* _BRIEF A_
Summarize the article on Taiwan and the war in Ukraine in two sentences.

* _GIVEN PASSAGE_

+---+

Taipei recently suffered a power outage. Such is the uncertain nature of the world at the moment that our first thoughts were around the possibility of a Chinese cyber-attack on Taiwanese critical infrastructure. Was this the prelude to an invasion? No, it was simply an outage in power supply. However, it does underline how events in Ukraine can have a knock on effect elsewhere in the world. What exactly are the repercussions for Taiwan after the Russian invasion of Ukraine? Why are we nervous at this particular time? And what are the prospects for a Chinese invasion of Taiwan?
From a Chinese perspective, the Russian invasion of Ukraine offers a number of points to consider. They fall along two lines - the prosecution of the military campaign by Russia and the reaction of the US and other western allies, especially of NATO. The military campaign has appeared to have stalled in the first two weeks. This could be deliberate on the part of the Russian forces - they may be waiting for better ground over which to advance their motorised vehicles. It could possibly be the result of limited Russian war aims, although this seems unlikely. Or it could be the result of poor military planning and issues around logistics and re-supply. In the weeks to come, we shall find out which is which. For now, the war has assumed a character of the medieval - slow paced, siege operations, and a high degree of brutality inflicted upon the civilian population.
What have been effective in Ukraine are portable, hand held, anti-armoured vehicle and anti-aircraft missiles. This is not too surprising. These weapons were effective in Afghanistan against first Russian and then against NATO and American targets. The nature of potential Chinese operations in Taiwan - sea-borne and air-borne assault - does suggest what is known as a 'target rich environment'. It is true that China would be able to access overwhelming force, but the ability to deploy it is entirely a different matter. The lesson in Ukraine suggests, so far, that the balance has shifted to the defence and away from the attack. This increases the potential price of initial military action and the costs of occupation.

+---+

* _DATA SHOWN_
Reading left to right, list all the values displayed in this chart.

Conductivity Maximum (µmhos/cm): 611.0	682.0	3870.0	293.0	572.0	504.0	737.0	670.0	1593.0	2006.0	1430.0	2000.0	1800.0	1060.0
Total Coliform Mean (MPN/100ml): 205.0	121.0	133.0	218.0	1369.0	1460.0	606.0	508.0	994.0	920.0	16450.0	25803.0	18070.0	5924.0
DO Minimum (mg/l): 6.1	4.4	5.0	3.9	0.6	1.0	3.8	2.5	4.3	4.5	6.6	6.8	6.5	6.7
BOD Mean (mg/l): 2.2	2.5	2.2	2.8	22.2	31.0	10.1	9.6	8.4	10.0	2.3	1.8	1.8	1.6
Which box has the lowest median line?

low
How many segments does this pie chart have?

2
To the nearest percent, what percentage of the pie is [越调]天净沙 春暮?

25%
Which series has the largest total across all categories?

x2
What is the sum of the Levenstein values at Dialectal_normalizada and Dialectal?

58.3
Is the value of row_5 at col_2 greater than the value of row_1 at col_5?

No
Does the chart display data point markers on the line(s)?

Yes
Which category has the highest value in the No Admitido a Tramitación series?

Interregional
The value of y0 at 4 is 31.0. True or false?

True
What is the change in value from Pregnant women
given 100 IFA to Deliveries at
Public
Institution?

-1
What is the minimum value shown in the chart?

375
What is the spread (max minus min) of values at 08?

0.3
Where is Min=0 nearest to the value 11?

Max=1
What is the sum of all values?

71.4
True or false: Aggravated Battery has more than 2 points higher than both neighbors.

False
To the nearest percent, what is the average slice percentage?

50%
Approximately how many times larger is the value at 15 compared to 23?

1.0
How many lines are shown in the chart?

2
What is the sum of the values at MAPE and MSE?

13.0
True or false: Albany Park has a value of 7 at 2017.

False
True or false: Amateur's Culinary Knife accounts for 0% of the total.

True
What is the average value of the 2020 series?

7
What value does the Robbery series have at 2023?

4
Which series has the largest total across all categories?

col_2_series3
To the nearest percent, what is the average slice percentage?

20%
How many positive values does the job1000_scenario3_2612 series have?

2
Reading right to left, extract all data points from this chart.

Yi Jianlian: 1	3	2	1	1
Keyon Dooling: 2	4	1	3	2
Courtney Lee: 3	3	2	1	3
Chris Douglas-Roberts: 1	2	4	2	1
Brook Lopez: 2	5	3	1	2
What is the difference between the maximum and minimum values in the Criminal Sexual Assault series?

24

+---+

* _BRIEF B_
In the records, substitute "highest" for "lowest" in the lines running from the start of the records through the line containing "How many segments does this pie chart have?", and reproduce those lines with everything else unchanged.

* _WRITTEN ANSWER A_
A recent power outage in Taipei briefly raised fears of a Chinese cyber-attack, which underlined how the Russian invasion of Ukraine has repercussions for Taiwan. Russia's campaign appears to have stalled, and portable anti-armored vehicle and anti-aircraft missiles have proved effective, which suggests that the balance has shifted toward defense and raises the potential price of a Chinese invasion of Taiwan and of occupation.

* _WRITTEN ANSWER B_
Reading left to right, list all the values displayed in this chart.

Conductivity Maximum (µmhos/cm): 611.0	682.0	3870.0	293.0	572.0	504.0	737.0	670.0	1593.0	2006.0	1430.0	2000.0	1800.0	1060.0
Total Coliform Mean (MPN/100ml): 205.0	121.0	133.0	218.0	1369.0	1460.0	606.0	508.0	994.0	920.0	16450.0	25803.0	18070.0	5924.0
DO Minimum (mg/l): 6.1	4.4	5.0	3.9	0.6	1.0	3.8	2.5	4.3	4.5	6.6	6.8	6.5	6.7
BOD Mean (mg/l): 2.2	2.5	2.2	2.8	22.2	31.0	10.1	9.6	8.4	10.0	2.3	1.8	1.8	1.6
Which box has the highest median line?

low
How many segments does this pie chart have?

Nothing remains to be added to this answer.